Directories and Folders
The path component of the URL generally reflects the actual file structure present on the server. There is no requirement that this be the case, but it is most often true anyway. The slash character, /, is typically used to divide the whole path into sections. The first section identifies a folder or directory within the document root. The second section identifies a folder or directory within the first section. The last section identifies a specific file within the directory specified by the preceeding sections.
The Document Root: public html
The user never knows exactly what is on the server, or where it is stored. All the user really knows is (a) I presented a particular URL, and (b) the server sent back this content. In Apache, the content lives inside a tree-structured file system, with one part of it being designated as the document root. In this example: docs/2013/01/file.html, the docs folder is located in the document root. Almost always, the document root is public_html and it is located in the home directory of the website owner. Apache lets you change that, but nobody does
index.html, index.htm, index.cgi
If the final component of the path is a directory, and not a file, the Apache webserver will automatically produce an index, on the fly, unless you tell it not to. This can be handy. You can have a directory full of files, and when you visit that directory you can see a list of all those files. Normally they are linked for easy access. There is a hugely important exception. If one of the files is named index, as in index.html or index.htm or index.cgi, Apache will assume that file will do the work of showing the index. Apache will simply show that file instead of creating an index.

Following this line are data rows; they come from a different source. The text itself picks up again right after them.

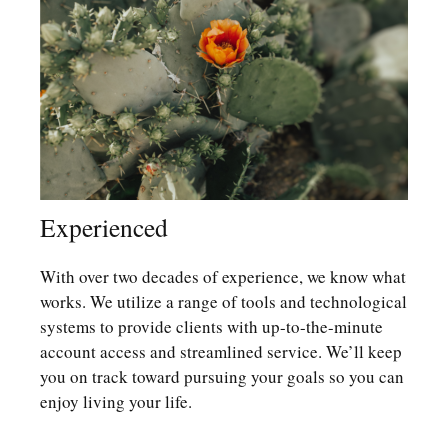
Experienced
With over two decades of experience, we know what
works. We utilize a range of tools and technological
systems to provide clients with up-to-the-minute
account access and streamlined service. We’ll keep
you on track toward pursuing your goals so you can
enjoy living your life.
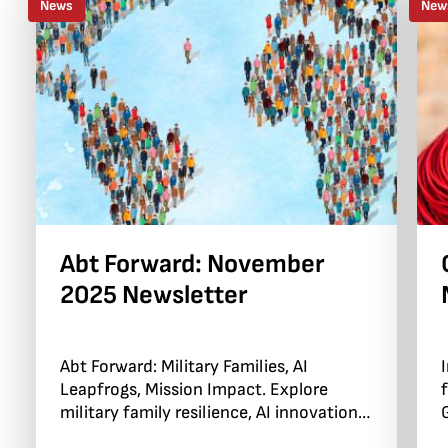
News
New
Abt Forward: November
2025 Newsletter
Abt Forward: Military Families, AI
Leapfrogs, Mission Impact. Explore
military family resilience, AI innovations,
and community impact.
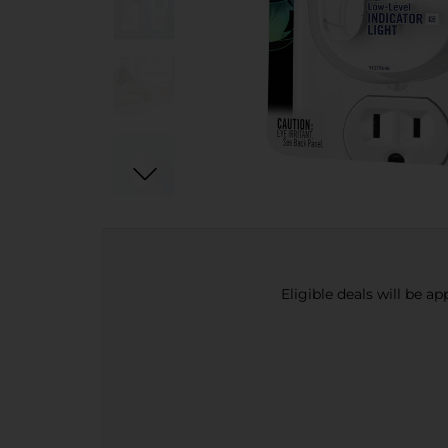
Eligible deals will be a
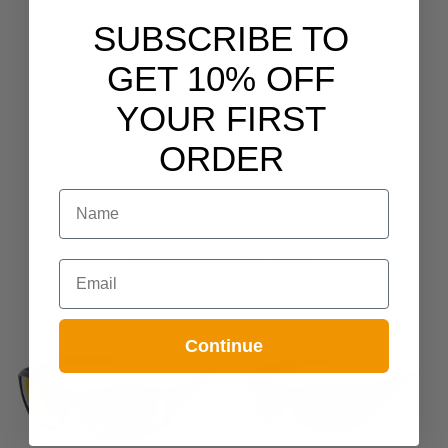
NO REVIEWS YET
SUBSCRIBE TO
GET 10% OFF
YOUR FIRST
ORDER
NAME
YOU MAY ALSO LIKE
Email
Continue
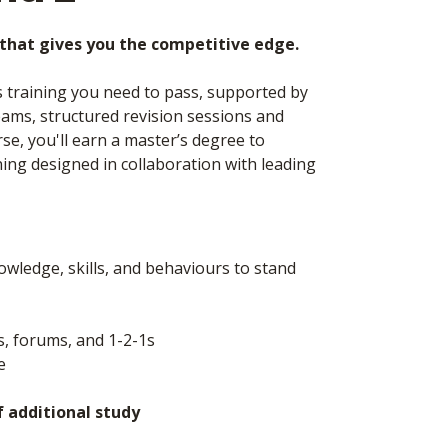
g that gives you the competitive edge.
s training you need to pass, supported by
ams, structured revision sessions and
e, you'll earn a master’s degree to
ining designed in collaboration with leading
wledge, skills, and behaviours to stand
s, forums, and 1-2-1s
le
f additional study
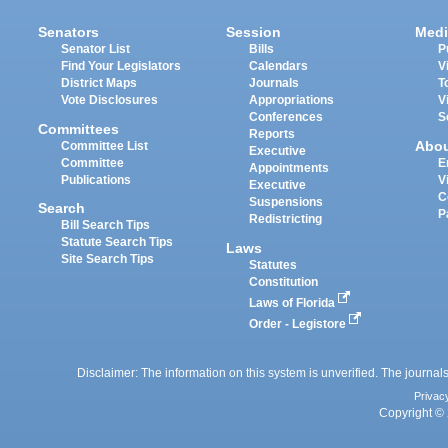
Senators
Session
Medi
Senator List
Bills
P
Find Your Legislators
Calendars
V
District Maps
Journals
T
Vote Disclosures
Appropriations
V
Conferences
S
Committees
Reports
Abo
Committee List
Executive
Committee
E
Appointments
Publications
V
Executive
C
Suspensions
Search
P
Redistricting
Bill Search Tips
Statute Search Tips
Laws
Site Search Tips
Statutes
Constitution
Laws of Florida
Order - Legistore
Disclaimer: The information on this system is unverified. The journals
Privac
Copyright © 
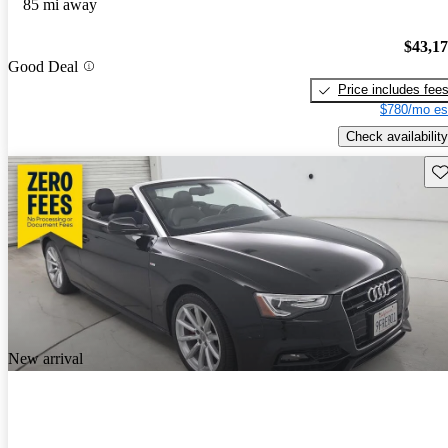
85 mi away
$43,1
Good Deal
Price includes fee
$780/mo es
Check availability
Sav
New arrival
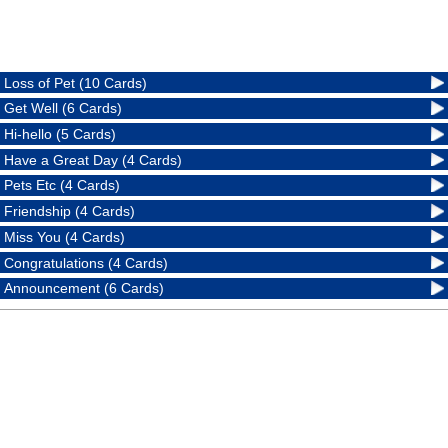
Loss of Pet (10 Cards)
Get Well (6 Cards)
Hi-hello (5 Cards)
Have a Great Day (4 Cards)
Pets Etc (4 Cards)
Friendship (4 Cards)
Miss You (4 Cards)
Congratulations (4 Cards)
Announcement (6 Cards)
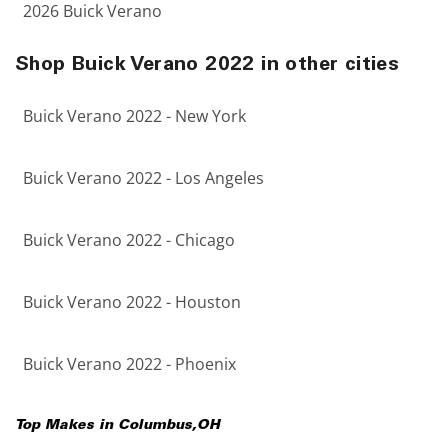
2026 Buick Verano
Shop Buick Verano 2022 in other cities
Buick Verano 2022 - New York
Buick Verano 2022 - Los Angeles
Buick Verano 2022 - Chicago
Buick Verano 2022 - Houston
Buick Verano 2022 - Phoenix
Top Makes in
Columbus
,
OH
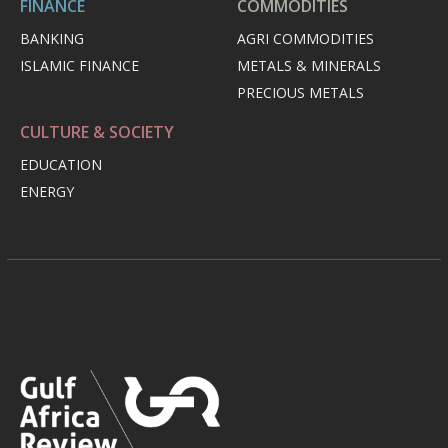
FINANCE
COMMODITIES
BANKING
AGRI COMMODITIES
ISLAMIC FINANCE
METALS & MINERALS
PRECIOUS METALS
CULTURE & SOCIETY
EDUCATION
ENERGY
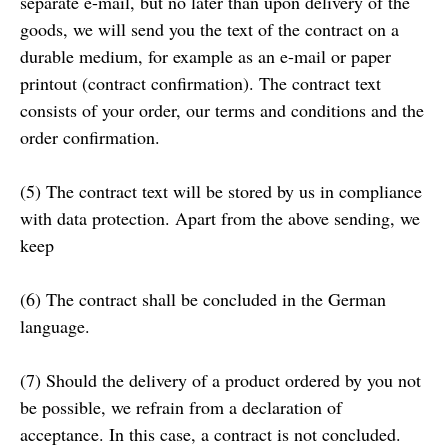
separate e-mail, but no later than upon delivery of the
goods, we will send you the text of the contract on a
durable medium, for example as an e-mail or paper
printout (contract confirmation). The contract text
consists of your order, our terms and conditions and the
order confirmation.
(5) The contract text will be stored by us in compliance
with data protection. Apart from the above sending, we
keep
(6) The contract shall be concluded in the German
language.
(7) Should the delivery of a product ordered by you not
be possible, we refrain from a declaration of
acceptance. In this case, a contract is not concluded.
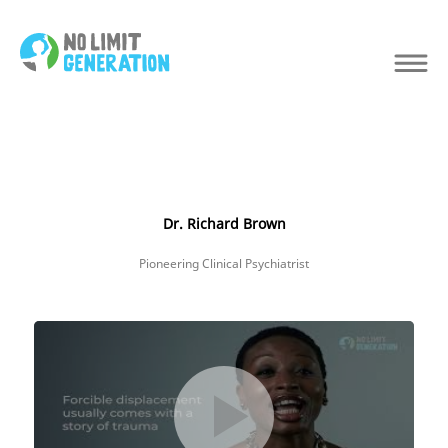
Dr. Richard Brown
Pioneering Clinical Psychiatrist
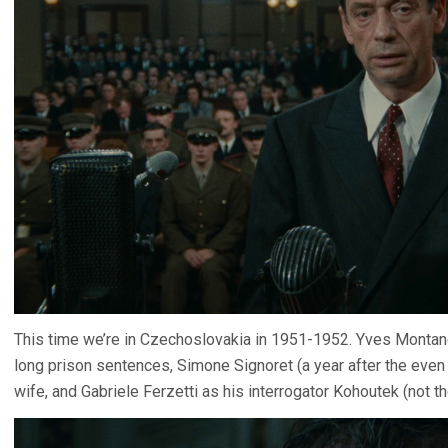
This time we’re in Czechoslovakia in 1951-1952. Yves Montand
long prison sentences, Simone Signoret (a year after the ev
wife, and Gabriele Ferzetti as his interrogator Kohoutek (not th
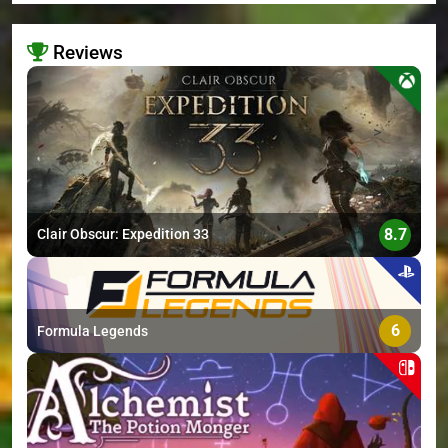
Reviews
>
8.7
Clair Obscur: Expedition 33
6
Formula Legends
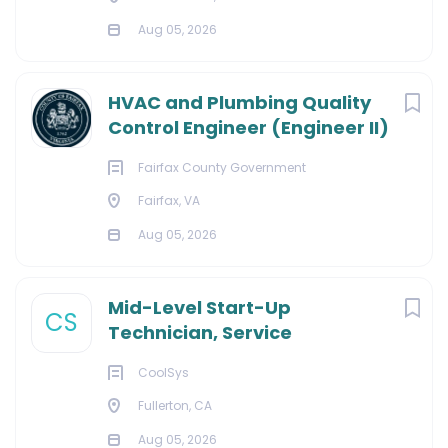
Aug 05, 2026
HVAC and Plumbing Quality
Control Engineer (Engineer II)
Fairfax County Government
Fairfax, VA
Aug 05, 2026
Mid-Level Start-Up
CS
Technician, Service
CoolSys
Fullerton, CA
Aug 05, 2026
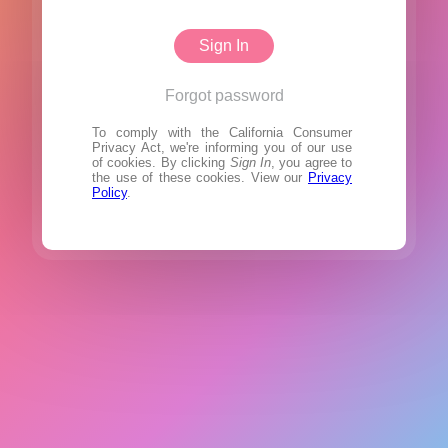
Sign In
Forgot password
To comply with the California Consumer
Privacy Act, we're informing you of our use
of cookies. By clicking
Sign In
, you agree to
the use of these cookies. View our
Privacy
Policy
.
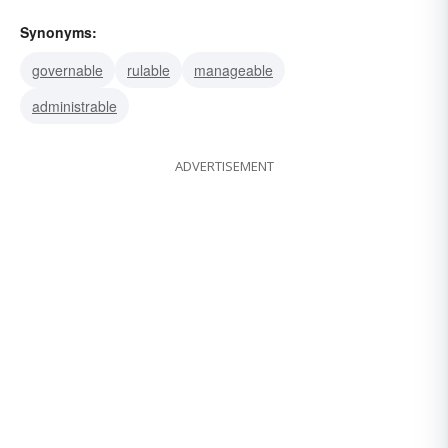
Synonyms:
governable
rulable
manageable
administrable
ADVERTISEMENT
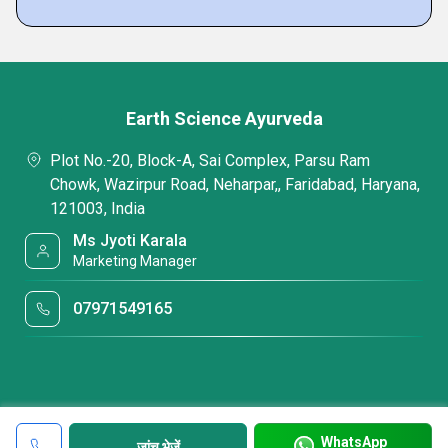
Earth Science Ayurveda
Plot No.-20, Block-A, Sai Complex, Parsu Ram
Chowk, Wazirpur Road, Neharpar,, Faridabad, Haryana,
121003, India
Ms Jyoti Karala
Marketing Manager
07971549165
WhatsApp
जांच भेजें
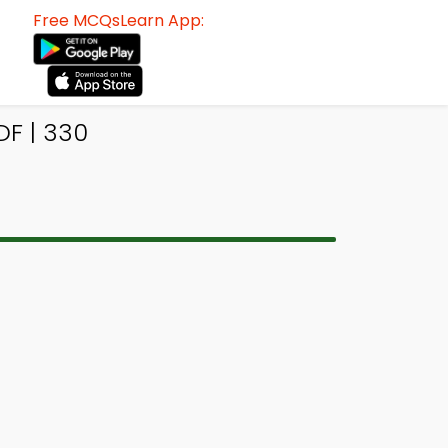
Free MCQsLearn App:
F | 330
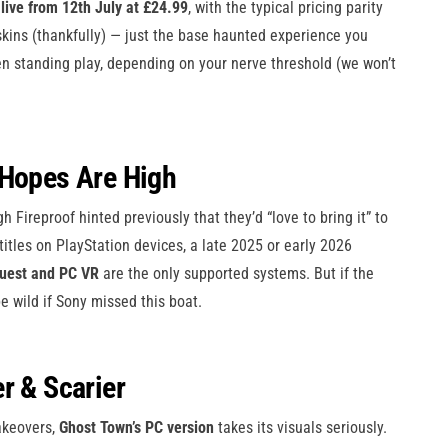
live from 12th July at £24.99
, with the typical pricing parity
skins (thankfully) — just the base haunted experience you
en standing play, depending on your nerve threshold (we won’t
 Hopes Are High
h Fireproof hinted previously that they’d “love to bring it” to
titles on PlayStation devices, a late 2025 or early 2026
uest and PC VR
are the only supported systems. But if the
e wild if Sony missed this boat.
er & Scarier
makeovers,
Ghost Town’s PC version
takes its visuals seriously.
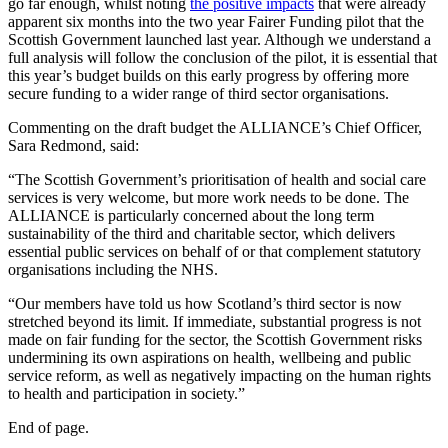
go far enough, whilst noting
the positive impacts
that were already
apparent six months into the two year Fairer Funding pilot that the
Scottish Government launched last year. Although we understand a
full analysis will follow the conclusion of the pilot, it is essential that
this year’s budget builds on this early progress by offering more
secure funding to a wider range of third sector organisations.
Commenting on the draft budget the ALLIANCE’s Chief Officer,
Sara Redmond, said:
“The Scottish Government’s prioritisation of health and social care
services is very welcome, but more work needs to be done. The
ALLIANCE is particularly concerned about the long term
sustainability of the third and charitable sector, which delivers
essential public services on behalf of or that complement statutory
organisations including the NHS.
“Our members have told us how Scotland’s third sector is now
stretched beyond its limit. If immediate, substantial progress is not
made on fair funding for the sector, the Scottish Government risks
undermining its own aspirations on health, wellbeing and public
service reform, as well as negatively impacting on the human rights
to health and participation in society.”
End of page.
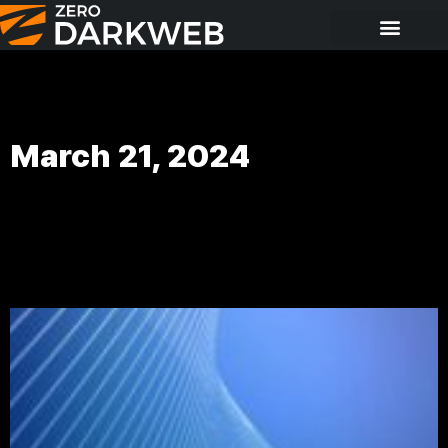
March 21, 2024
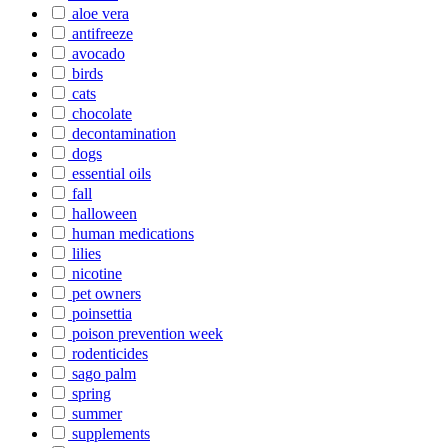
aloe vera
antifreeze
avocado
birds
cats
chocolate
decontamination
dogs
essential oils
fall
halloween
human medications
lilies
nicotine
pet owners
poinsettia
poison prevention week
rodenticides
sago palm
spring
summer
supplements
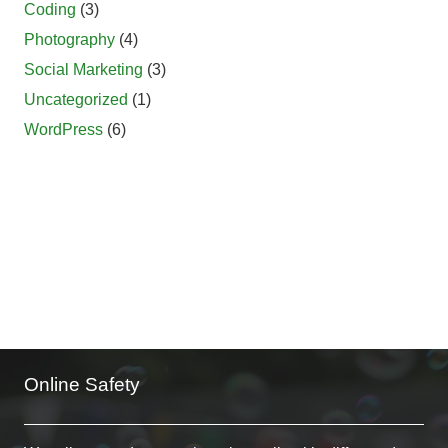
Coding
(3)
Photography
(4)
Social Marketing
(3)
Uncategorized
(1)
WordPress
(6)
Online Safety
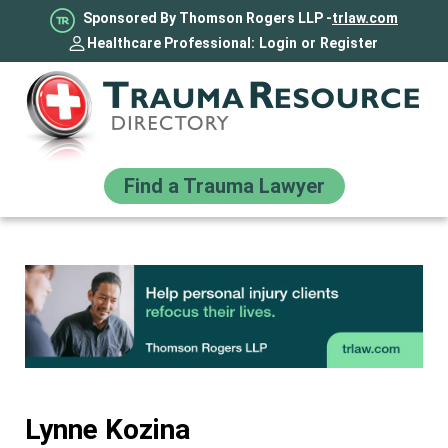
Sponsored By Thomson Rogers LLP -
trlaw.com
Healthcare Professional:
Login
or
Register
Find a Trauma Lawyer
Lynne Kozina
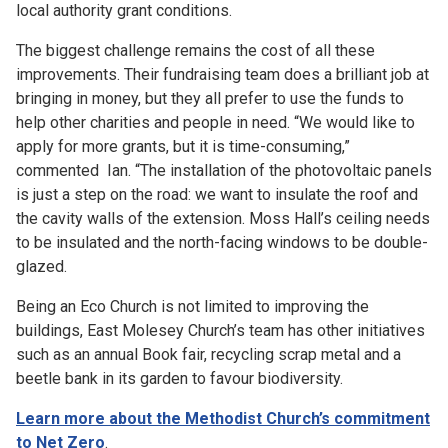
local authority grant conditions.
The biggest challenge remains the cost of all these
improvements. Their fundraising team does a brilliant job at
bringing in money, but they all prefer to use the funds to
help other charities and people in need. “We would like to
apply for more grants, but it is time-consuming,”
commented Ian. “The installation of the photovoltaic panels
is just a step on the road: we want to insulate the roof and
the cavity walls of the extension. Moss Hall’s ceiling needs
to be insulated and the north-facing windows to be double-
glazed.
Being an Eco Church is not limited to improving the
buildings, East Molesey Church’s team has other initiatives
such as an annual Book fair, recycling scrap metal and a
beetle bank in its garden to favour biodiversity.
Learn more about the Methodist Church’s commitment
to Net Zero
.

Many users know about the automatic index generation. When they see a path, they may change the URL by deleting the last part of the path. Then they submit it and see what comes back. This is called directory browsing. This method can frequently be used to gain access to webpages that have not yet been linked, and are perhaps not yet meant to be visible.
If you care about this for your own website, you should always provide an index.html file in every directory that users might discover. You can put Options -Indexes in your .htaccess file to explicitly turn of index generation.
robots.txt and Search Engines
Search engines like Google, Yahoo, and Bing, traverse the web using web crawlers. Web crawlers are programs that pretend to be browsers, but in reality they look at each page they can find and store it in an index for later use. Search engines are capable of using any webpage they can find, including ones that you might not want them to notice. Mainly they should index content that is stable for the long term. Things that change daily are not really good for indexing.